Pete thought it over. "So you're saying the Sphere people got that idea to work, and these robots here were built that way?"
"Pete, I just can't figure any other way this could have happened. These machines are just too alien. They had to come from some totally nonhuman, autonomous process. Even the best Japanese engineers can't design a jelly robot made out of fuzz and rope that can move like a caterpillar. There's not enough money in the world to pay human brains to think that out."
Pete prodded at the gooey ruins with his pick. "Well, you got that right."
"Whoever built this place, they broke a lot of rules and treaties. But they did it all really cheap. They did it in a way that is so cheap that it is beyond economics." Katrinko thought this over. "It's way beyond economics, and that's exactly why it's against all those rules and the treaties in the first place."

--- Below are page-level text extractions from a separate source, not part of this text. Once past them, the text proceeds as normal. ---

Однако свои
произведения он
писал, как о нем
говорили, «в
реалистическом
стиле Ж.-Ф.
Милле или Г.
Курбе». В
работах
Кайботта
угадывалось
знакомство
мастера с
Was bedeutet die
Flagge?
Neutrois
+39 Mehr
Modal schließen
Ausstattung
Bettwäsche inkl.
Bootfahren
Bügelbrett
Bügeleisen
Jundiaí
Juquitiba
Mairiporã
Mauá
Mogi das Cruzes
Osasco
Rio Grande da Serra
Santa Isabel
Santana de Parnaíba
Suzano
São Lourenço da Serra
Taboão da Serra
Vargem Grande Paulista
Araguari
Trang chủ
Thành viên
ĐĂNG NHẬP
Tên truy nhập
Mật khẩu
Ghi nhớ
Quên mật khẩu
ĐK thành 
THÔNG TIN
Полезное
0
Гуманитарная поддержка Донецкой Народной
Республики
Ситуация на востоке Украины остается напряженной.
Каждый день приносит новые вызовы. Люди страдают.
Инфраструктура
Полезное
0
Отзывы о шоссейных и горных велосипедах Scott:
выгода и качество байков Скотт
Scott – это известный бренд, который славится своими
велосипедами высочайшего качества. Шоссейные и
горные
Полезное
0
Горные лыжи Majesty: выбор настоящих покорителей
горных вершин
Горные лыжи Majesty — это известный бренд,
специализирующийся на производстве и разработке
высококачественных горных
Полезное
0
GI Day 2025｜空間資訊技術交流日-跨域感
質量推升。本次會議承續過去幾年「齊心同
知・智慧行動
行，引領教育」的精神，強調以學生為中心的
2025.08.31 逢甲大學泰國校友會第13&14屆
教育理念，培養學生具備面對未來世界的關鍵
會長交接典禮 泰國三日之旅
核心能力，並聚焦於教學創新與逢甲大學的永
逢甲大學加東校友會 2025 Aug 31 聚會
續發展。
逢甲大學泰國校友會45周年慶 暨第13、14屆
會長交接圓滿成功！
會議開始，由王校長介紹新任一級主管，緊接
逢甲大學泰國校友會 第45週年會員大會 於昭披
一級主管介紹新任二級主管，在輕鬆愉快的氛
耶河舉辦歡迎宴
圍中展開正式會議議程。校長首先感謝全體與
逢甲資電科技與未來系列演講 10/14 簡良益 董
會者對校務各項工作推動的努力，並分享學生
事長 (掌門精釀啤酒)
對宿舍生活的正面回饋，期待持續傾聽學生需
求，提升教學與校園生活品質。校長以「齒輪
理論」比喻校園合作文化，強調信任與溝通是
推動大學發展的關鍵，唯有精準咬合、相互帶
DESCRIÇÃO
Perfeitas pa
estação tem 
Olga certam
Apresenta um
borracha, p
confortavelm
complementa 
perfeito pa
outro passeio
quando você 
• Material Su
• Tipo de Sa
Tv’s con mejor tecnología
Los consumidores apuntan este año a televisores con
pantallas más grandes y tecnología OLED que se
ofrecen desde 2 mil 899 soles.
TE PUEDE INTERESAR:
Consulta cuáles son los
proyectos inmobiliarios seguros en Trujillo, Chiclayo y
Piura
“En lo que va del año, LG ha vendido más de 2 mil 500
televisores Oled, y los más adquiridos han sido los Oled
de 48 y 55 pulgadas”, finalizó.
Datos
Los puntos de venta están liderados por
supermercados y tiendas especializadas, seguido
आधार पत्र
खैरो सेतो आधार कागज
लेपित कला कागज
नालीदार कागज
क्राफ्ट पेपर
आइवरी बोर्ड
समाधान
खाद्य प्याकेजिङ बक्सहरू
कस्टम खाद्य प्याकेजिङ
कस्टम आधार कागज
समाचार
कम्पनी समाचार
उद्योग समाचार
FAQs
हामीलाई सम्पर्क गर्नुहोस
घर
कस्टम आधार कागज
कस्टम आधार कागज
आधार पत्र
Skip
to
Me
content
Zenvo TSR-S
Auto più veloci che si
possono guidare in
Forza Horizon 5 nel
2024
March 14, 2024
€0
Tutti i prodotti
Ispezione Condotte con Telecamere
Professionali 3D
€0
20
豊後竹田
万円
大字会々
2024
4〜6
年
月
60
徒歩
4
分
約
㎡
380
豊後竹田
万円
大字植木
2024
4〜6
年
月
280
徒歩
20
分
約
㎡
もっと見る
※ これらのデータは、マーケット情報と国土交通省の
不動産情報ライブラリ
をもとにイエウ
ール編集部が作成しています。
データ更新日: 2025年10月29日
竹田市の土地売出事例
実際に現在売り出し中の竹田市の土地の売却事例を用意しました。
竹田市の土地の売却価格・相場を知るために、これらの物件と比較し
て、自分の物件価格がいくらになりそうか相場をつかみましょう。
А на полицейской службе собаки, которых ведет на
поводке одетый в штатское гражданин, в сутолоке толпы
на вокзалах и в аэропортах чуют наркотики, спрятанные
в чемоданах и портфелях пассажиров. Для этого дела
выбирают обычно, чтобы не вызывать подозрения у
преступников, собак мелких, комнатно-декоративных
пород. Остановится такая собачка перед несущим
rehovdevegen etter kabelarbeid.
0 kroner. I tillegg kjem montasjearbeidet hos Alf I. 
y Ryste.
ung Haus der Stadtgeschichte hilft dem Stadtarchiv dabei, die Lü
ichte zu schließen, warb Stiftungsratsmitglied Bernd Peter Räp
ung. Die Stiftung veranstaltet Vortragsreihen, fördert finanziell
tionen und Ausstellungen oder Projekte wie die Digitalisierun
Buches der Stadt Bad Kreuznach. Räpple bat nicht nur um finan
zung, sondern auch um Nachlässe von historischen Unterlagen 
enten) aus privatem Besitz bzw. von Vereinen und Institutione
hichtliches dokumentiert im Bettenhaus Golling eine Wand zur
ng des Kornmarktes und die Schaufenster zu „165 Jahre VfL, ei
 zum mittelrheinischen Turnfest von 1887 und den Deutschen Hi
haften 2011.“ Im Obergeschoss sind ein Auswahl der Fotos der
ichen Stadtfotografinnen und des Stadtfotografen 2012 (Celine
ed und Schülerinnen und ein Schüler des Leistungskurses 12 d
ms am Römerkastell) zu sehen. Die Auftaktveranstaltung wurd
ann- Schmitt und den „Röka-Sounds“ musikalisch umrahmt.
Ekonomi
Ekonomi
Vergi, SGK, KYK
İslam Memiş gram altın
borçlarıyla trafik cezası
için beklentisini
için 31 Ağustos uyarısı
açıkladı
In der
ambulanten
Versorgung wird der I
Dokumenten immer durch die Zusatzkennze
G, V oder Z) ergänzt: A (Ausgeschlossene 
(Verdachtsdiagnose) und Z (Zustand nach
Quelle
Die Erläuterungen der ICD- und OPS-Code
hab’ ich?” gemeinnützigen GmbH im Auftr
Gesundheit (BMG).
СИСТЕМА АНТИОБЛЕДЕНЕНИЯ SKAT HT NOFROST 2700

"Fast, cheap, and out of control."
"Exactly, man. If this stuff ever got loose in the real world, it would mean the end of everything we know."
Pete liked this last statement not at all. He had always disliked apocalyptic hype. He liked it even less now because under these extreme circumstances it sounded very plausible. The Sphere had the youngest and the biggest population of the three major trading blocs, and the youngest and the biggest ideas. People in Asia knew how to get things done. "Y'know, Lyle Schweik once told me that the weirdest bicycles in the world come out of China these days."